So, imagine you're an Oklahoma resident who has dutifully attended to what are conceivably all the relevant details relating to your estate plan. You have thought long and hard about things such as the passing along of property to heirs, lawful tax avoidance, gifting, the special needs of select family members, the utility of trusts and myriad other matters.
Can anything go wrong down the road in the aftermath of your estate planning, say, with regard to disgruntled individuals who might ultimately seek to contest your will?
"People are living longer, and their lives are getting messier," notes one commentator in a recent article addressing will challenges. That media piece points out that life is far more complex for many families than it used to be ("more time for a second marriage, more time for valuables to pile up, more time for the family tree to sprout some unfamiliar branches"), with that fact sometimes throwing a wrench into administration matters during probate.
The above article notes the flat importance for any planner to be duly careful about the execution of a will, especially when it comes to making one "that's as bulletproof as possible."
How is that accomplished?
A good point to note initially is that boilerplate forms, that is, generic offerings available in stationary stores and online, are not the ticket to peace of mind regarding the efficacy of a will and its legal ability to accomplish what a drafter wants to happen following his or her death.
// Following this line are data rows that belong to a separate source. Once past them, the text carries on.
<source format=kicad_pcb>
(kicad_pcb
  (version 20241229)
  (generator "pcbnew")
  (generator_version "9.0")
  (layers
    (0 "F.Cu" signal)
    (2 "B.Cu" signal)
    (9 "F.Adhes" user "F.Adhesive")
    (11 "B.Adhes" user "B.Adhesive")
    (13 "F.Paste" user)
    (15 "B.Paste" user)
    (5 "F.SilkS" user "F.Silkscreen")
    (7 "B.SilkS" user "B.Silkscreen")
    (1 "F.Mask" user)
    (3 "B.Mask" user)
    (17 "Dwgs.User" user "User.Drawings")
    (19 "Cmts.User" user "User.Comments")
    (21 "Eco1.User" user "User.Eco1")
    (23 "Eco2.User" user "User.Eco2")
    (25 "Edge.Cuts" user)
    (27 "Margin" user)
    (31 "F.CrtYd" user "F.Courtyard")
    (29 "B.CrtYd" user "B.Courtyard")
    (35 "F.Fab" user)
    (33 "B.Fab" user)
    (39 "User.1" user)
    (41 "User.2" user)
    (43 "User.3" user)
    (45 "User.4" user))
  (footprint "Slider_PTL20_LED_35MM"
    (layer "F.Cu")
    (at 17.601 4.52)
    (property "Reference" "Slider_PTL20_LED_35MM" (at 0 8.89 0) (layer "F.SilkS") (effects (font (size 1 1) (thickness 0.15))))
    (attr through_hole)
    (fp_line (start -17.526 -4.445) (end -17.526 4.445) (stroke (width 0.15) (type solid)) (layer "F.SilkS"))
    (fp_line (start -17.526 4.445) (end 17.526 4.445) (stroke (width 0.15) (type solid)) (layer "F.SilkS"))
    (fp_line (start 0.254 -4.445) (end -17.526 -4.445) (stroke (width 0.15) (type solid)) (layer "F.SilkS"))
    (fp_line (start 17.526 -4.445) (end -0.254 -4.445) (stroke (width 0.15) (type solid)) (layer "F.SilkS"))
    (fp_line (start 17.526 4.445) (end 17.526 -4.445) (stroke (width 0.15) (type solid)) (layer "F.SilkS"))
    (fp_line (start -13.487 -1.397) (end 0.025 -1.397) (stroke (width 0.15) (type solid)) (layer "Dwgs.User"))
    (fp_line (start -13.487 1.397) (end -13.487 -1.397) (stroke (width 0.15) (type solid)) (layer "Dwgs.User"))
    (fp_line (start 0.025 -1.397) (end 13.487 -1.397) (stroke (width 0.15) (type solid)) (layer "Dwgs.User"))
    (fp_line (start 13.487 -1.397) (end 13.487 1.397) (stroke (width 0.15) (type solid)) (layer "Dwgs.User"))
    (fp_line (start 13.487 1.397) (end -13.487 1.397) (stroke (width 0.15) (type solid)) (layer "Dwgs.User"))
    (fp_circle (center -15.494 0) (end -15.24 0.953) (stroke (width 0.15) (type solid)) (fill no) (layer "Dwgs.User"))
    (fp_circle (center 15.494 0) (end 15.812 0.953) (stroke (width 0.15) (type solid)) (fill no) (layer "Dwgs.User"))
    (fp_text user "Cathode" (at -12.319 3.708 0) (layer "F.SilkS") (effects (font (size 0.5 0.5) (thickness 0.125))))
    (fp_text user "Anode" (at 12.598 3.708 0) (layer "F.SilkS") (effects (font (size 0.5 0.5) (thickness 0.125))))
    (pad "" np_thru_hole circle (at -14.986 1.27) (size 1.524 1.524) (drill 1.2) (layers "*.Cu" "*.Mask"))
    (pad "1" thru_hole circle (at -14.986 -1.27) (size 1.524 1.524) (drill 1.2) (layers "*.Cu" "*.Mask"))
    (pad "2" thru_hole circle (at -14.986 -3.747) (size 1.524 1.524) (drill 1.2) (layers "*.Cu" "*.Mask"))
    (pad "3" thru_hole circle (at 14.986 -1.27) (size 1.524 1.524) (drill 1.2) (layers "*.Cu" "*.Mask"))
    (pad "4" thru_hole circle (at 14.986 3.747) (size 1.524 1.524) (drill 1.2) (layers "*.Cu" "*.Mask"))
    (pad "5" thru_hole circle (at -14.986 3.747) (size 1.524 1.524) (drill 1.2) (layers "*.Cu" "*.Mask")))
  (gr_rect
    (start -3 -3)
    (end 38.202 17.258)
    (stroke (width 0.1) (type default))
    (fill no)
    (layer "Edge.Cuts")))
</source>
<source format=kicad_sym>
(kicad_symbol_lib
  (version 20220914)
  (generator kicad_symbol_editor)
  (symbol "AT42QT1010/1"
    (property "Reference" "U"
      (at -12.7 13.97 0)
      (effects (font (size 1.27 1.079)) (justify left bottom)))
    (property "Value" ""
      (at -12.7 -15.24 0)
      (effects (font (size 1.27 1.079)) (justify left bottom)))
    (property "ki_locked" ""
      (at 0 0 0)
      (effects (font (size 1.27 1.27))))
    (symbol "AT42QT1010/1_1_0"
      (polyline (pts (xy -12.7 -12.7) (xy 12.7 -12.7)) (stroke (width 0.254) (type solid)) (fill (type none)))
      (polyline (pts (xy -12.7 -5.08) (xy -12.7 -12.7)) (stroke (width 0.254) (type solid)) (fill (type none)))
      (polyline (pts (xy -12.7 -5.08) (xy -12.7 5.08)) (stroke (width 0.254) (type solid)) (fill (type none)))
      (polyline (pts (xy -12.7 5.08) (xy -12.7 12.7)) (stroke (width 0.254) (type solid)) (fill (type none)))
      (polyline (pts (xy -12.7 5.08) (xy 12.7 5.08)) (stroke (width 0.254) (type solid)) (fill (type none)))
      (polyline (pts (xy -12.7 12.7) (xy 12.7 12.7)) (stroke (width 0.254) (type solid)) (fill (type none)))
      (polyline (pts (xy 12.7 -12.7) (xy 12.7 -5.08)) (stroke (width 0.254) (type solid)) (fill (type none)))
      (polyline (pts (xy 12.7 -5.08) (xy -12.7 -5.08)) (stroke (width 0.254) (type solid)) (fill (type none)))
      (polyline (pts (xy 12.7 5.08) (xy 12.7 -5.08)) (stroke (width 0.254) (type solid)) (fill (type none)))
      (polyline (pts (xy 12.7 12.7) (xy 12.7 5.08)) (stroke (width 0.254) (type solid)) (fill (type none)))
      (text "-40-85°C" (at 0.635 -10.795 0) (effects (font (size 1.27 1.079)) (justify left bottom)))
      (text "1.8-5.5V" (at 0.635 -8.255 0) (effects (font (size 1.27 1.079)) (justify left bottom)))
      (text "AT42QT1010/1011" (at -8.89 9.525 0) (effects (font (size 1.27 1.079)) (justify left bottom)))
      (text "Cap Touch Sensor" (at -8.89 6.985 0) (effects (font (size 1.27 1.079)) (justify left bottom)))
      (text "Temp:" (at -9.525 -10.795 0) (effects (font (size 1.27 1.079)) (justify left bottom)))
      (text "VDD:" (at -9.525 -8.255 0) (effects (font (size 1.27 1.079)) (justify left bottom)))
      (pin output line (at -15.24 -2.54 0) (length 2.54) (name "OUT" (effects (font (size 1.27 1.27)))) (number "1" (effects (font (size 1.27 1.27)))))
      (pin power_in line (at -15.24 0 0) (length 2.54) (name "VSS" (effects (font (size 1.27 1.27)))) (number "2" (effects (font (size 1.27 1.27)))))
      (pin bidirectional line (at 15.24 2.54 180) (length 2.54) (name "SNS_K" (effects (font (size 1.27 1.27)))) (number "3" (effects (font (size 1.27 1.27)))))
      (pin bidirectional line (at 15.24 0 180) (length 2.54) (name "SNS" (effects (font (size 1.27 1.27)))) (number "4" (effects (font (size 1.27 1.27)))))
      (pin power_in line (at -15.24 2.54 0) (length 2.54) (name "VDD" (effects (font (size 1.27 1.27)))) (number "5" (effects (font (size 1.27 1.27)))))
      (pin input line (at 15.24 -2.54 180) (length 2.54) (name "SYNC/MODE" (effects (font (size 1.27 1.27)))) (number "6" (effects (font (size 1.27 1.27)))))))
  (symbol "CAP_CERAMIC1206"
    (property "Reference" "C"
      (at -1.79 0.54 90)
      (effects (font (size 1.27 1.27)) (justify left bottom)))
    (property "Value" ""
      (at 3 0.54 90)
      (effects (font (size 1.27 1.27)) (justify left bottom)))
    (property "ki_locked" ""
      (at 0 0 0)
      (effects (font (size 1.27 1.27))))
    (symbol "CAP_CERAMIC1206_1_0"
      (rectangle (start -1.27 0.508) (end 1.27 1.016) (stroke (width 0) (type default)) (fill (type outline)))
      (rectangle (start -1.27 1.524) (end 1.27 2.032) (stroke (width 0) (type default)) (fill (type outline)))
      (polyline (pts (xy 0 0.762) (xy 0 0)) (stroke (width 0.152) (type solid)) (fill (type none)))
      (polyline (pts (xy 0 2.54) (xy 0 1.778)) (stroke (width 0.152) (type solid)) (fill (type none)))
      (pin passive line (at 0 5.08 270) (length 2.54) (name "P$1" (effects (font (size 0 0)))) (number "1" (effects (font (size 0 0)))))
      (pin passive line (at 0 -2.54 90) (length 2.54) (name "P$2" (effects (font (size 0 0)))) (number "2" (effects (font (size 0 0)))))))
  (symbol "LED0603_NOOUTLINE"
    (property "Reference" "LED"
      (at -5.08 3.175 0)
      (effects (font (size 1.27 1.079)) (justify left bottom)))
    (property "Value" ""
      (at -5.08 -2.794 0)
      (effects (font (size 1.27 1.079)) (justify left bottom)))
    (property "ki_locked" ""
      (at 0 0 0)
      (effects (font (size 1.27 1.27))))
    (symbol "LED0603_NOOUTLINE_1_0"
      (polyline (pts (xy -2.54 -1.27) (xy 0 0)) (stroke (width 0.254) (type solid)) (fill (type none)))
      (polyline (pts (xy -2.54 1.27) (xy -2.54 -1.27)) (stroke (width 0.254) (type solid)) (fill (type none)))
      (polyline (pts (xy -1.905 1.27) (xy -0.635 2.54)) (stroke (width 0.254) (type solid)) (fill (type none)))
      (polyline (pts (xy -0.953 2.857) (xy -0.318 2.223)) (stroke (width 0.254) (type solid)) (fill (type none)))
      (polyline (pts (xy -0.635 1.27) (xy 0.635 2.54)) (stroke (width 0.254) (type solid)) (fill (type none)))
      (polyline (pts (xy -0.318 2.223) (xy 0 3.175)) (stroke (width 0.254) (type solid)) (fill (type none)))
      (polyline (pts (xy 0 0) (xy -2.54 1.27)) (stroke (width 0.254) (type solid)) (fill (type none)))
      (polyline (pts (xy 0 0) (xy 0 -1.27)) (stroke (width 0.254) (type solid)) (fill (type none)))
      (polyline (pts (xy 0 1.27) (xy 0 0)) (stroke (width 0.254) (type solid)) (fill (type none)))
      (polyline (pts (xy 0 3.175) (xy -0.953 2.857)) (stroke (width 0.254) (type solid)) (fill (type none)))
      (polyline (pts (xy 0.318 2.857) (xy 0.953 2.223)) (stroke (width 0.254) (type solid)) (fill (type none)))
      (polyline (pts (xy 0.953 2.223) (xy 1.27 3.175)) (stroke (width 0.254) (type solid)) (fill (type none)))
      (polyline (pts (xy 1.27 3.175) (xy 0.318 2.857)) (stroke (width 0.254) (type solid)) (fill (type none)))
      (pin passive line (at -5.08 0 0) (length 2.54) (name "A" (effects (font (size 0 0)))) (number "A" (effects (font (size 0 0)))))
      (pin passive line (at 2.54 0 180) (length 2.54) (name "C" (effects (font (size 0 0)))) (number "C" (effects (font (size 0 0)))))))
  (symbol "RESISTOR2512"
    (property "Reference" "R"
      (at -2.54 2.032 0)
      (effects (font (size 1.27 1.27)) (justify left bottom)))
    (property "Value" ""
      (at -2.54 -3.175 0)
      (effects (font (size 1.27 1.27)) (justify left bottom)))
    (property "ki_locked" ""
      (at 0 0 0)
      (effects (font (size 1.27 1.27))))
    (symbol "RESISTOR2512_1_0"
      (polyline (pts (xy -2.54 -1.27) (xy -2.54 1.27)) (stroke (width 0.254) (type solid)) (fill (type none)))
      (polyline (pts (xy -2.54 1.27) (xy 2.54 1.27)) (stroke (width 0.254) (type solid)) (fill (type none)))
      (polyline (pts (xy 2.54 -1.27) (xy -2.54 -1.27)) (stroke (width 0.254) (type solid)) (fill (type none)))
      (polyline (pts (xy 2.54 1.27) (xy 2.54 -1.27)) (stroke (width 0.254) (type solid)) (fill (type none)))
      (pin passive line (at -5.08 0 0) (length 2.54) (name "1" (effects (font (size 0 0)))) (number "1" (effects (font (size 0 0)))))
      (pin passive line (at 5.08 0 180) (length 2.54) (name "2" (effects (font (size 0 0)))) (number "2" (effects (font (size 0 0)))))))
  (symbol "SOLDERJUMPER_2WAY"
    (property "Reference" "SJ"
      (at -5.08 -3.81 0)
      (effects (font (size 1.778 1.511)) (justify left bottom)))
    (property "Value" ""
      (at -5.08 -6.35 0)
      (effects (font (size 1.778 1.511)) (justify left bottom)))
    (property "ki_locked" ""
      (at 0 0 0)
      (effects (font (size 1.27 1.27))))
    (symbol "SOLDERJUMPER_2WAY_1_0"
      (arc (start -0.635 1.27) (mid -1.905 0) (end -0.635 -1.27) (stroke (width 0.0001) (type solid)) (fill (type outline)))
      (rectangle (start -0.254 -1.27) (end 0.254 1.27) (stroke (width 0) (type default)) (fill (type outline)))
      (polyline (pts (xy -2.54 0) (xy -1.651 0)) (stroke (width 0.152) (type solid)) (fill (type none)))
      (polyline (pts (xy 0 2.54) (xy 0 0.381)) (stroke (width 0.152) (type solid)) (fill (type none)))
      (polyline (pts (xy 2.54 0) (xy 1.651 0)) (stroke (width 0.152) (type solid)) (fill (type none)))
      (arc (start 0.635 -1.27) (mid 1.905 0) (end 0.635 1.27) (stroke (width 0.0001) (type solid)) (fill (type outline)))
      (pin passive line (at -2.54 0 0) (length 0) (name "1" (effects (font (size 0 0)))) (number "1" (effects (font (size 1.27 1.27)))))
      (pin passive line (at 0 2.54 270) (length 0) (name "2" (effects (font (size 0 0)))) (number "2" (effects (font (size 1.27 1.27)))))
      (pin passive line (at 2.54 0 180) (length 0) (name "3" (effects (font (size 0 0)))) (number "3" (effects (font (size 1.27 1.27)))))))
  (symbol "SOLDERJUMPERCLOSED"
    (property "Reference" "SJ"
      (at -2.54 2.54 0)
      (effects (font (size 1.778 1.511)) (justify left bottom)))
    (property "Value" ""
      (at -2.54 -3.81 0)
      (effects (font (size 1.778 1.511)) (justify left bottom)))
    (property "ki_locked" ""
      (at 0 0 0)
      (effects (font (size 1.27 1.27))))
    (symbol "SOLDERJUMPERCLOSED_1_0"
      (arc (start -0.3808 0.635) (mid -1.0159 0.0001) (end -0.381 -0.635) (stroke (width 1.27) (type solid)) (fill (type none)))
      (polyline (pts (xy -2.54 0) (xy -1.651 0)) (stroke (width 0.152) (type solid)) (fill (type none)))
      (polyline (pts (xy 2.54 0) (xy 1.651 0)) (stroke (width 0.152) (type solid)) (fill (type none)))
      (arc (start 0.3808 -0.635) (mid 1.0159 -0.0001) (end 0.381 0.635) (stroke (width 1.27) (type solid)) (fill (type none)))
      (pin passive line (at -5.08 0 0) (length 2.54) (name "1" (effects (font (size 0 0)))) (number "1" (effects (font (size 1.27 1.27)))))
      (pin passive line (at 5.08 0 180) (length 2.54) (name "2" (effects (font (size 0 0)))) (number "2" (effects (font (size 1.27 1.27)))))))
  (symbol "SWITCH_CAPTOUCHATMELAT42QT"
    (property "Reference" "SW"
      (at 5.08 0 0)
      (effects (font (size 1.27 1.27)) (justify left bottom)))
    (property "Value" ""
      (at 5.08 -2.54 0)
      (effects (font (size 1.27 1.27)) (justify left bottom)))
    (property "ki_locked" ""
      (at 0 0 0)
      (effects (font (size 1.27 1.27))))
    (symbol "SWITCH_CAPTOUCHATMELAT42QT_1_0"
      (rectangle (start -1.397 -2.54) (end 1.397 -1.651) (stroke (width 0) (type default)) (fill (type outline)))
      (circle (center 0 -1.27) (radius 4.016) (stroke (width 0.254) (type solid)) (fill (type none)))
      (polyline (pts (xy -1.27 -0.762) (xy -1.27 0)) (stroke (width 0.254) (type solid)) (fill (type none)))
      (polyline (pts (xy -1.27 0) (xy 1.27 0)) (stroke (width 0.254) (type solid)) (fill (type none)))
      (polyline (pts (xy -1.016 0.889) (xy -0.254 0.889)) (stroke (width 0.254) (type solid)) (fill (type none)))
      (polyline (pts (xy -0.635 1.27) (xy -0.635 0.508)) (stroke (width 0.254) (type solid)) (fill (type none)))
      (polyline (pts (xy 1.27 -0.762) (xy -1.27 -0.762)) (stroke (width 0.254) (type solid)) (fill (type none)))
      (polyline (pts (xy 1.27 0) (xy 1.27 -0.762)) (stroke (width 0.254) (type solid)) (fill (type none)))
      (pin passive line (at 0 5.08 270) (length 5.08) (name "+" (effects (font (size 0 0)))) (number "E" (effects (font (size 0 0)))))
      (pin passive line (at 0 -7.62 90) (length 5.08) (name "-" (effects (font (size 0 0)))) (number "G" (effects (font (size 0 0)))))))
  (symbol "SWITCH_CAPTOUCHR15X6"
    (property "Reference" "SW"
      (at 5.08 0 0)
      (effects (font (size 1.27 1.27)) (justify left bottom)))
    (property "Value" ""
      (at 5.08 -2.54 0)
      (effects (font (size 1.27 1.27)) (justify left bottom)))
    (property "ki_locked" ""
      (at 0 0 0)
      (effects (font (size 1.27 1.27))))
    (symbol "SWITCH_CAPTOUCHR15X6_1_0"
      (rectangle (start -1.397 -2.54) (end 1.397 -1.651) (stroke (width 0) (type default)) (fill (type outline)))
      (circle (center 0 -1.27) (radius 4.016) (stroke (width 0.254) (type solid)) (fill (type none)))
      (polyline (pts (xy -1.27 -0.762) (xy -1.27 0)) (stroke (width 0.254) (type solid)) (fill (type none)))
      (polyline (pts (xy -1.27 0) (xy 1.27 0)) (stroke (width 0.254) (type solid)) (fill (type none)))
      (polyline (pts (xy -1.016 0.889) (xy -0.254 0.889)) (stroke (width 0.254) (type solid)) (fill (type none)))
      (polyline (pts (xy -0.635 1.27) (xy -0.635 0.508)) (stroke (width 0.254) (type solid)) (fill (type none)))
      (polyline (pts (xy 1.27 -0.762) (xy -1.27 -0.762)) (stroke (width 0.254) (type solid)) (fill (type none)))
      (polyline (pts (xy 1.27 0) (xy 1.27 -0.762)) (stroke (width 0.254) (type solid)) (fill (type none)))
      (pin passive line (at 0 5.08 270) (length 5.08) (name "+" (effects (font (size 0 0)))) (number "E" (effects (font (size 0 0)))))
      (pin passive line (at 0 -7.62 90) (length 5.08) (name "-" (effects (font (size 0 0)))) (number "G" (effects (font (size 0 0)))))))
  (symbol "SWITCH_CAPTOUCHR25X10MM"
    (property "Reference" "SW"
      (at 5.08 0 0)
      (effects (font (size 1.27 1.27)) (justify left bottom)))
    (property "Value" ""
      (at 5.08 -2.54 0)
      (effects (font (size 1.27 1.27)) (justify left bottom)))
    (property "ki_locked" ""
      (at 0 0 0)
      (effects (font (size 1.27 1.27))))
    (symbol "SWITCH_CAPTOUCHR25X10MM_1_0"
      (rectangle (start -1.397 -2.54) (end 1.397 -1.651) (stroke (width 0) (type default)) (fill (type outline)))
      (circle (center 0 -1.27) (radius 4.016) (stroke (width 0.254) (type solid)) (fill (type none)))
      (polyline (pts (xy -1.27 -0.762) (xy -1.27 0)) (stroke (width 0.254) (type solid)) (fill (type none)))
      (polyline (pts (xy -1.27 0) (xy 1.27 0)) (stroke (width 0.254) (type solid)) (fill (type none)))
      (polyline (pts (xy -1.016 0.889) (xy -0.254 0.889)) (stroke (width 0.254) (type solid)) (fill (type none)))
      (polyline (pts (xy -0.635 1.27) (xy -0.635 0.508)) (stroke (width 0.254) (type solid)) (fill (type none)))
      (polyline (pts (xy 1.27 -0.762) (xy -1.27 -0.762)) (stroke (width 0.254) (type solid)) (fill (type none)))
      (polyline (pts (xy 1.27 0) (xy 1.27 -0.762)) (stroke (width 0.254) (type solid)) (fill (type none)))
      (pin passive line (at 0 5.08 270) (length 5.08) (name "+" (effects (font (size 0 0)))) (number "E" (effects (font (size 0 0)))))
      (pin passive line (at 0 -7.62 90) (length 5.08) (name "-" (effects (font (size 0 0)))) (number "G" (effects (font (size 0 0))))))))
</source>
"The Internet is a terrible lawyer," notes the aforementioned media focus on careful planning.
A seasoned estate planning attorney with a demonstrated record of helping diverse clients fully attain planning objectives is of course a prudent alternative and immeasurable improvement over ready-made forms.
An experienced lawyer who routinely promotes the best interests of individuals and families across the full spectrum of estate planning matters can best ensure that desired outcomes down the road withstand challenges and are fully realized to the benefit of future generations.